Given the limited number of epidemiological studies, and the fact that dietary vitamin K sources and content differ between countries, the researchers noted that further research is warranted.
References:
1 Haugsgjerd TR, Egeland GM, Nygård OK, et al. Association of dietary vitamin K and risk of coronary heart disease in middle-age adults: the Hordaland Health Study Cohort. BMJ Open 2020;10:e035953. doi:10.1136/bmjopen-2019-035953.
2 Knapen MHJ, Braam LAKJLM, Drummen NE, Bekers O, Hoeks APG, Vermeer C. Menaquinone-7 Supplementation Improves Arterial Stiffness in Healthy Postmenopausal Women. A Double-Blind Randomised Clinical Trial. Thromb Haemost. 2015 May;113(5):1135-44.

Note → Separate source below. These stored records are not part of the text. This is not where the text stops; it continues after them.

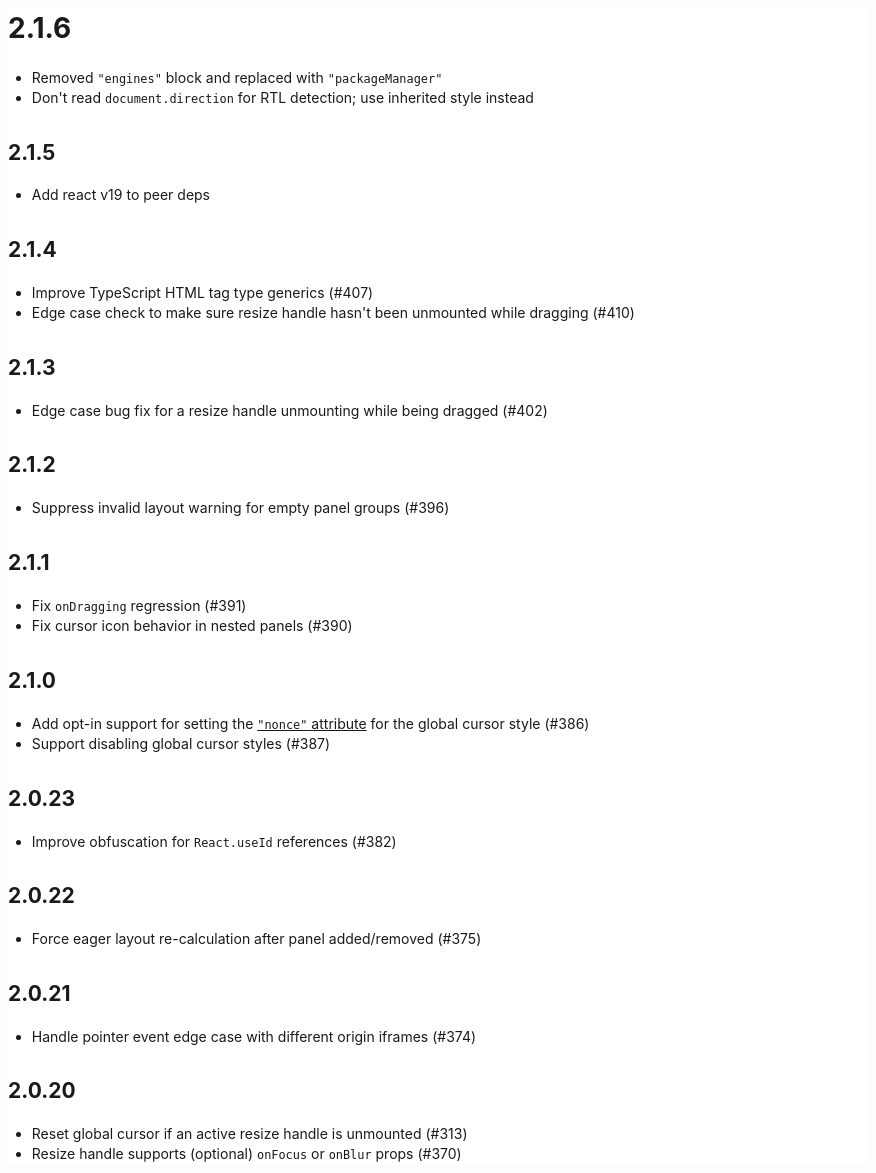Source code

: # 2.1.6

- Removed `"engines"` block and replaced with `"packageManager"`
- Don't read `document.direction` for RTL detection; use inherited style instead

## 2.1.5

- Add react v19 to peer deps

## 2.1.4

- Improve TypeScript HTML tag type generics (#407)
- Edge case check to make sure resize handle hasn't been unmounted while dragging (#410)

## 2.1.3

- Edge case bug fix for a resize handle unmounting while being dragged (#402)

## 2.1.2

- Suppress invalid layout warning for empty panel groups (#396)

## 2.1.1

- Fix `onDragging` regression (#391)
- Fix cursor icon behavior in nested panels (#390)

## 2.1.0

- Add opt-in support for setting the [`"nonce"` attribute](https://developer.mozilla.org/en-US/docs/Web/HTML/Global_attributes/nonce) for the global cursor style (#386)
- Support disabling global cursor styles (#387)

## 2.0.23

- Improve obfuscation for `React.useId` references (#382)

## 2.0.22

- Force eager layout re-calculation after panel added/removed (#375)

## 2.0.21

- Handle pointer event edge case with different origin iframes (#374)

## 2.0.20

- Reset global cursor if an active resize handle is unmounted (#313)
- Resize handle supports (optional) `onFocus` or `onBlur` props (#370)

3 Vissers LET, Dalmeijer GW, Boer JMA, Verschuren WMM, van der Schouw YT, Beulens JWJ. The relationship between vitamin K and peripheral arterial disease. Atherosclerosis 252 (2016) 15e20.
4 Wei FF, Thijs L, Cauwenberghs N, Yang WY, Zhang ZY, Yu CG, Kuznetsova T, et al. Central Hemodynamics in Relation to Circulating Desphospho-Uncarboxylated Matrix Gla Protein: A Population Study. J Am Heart Assoc. 2019;8:e011960. DOI: 10.1161/JAHA.119.011960.
5 Cui C, Sekikawa A, Kuller LH, Lopez OL, Newman AB, Kuipers AL, Mackey RH. Aortic stiffness is associated with increased risk of incident dementia in older adults. J Alzheimer’s Dis. 2018;66(1):297-306.
6 Thamratnopkoon S, Susantitaphong P, Tumkosit M, Katavetin P, Tiranathanagul K, Praditpornsilpa K, Eiam-Ong S. Correlations of Plasma Desphosphorylated Uncarboxylated Matrix Gla Protein with Vascular Calcification and Vascular Stiffness in Chronic Kidney Disease. Nephron. 2017;135(3):167-172.